* [Problem requirements] Check every line of the data below for "period". Copy each one that has it.

[Start of section]

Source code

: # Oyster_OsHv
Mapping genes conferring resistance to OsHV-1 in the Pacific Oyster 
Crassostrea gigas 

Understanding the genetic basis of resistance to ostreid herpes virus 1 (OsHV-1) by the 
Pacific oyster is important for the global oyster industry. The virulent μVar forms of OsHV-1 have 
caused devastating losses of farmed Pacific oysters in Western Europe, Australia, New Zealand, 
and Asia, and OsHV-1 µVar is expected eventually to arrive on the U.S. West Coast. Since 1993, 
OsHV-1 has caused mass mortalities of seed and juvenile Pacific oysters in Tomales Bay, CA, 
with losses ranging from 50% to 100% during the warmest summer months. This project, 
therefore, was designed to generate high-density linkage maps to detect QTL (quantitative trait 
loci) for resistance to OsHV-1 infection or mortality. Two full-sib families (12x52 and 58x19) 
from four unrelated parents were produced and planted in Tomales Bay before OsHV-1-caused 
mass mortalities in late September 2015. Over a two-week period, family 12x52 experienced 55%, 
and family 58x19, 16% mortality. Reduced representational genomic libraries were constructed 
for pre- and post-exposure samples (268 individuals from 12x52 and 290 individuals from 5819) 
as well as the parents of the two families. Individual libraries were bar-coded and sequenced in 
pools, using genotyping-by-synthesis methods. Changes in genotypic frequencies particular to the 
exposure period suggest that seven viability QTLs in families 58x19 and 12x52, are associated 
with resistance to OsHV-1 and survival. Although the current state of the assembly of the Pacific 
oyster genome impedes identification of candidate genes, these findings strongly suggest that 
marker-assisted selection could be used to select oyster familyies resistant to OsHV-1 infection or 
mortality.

[End of section]

* [Solution to this task]
mass mortalities in late September 2015. Over a two-week period, family 12x52 experienced 55%, 
exposure period suggest that seven viability QTLs in families 58x19 and 12x52, are associated 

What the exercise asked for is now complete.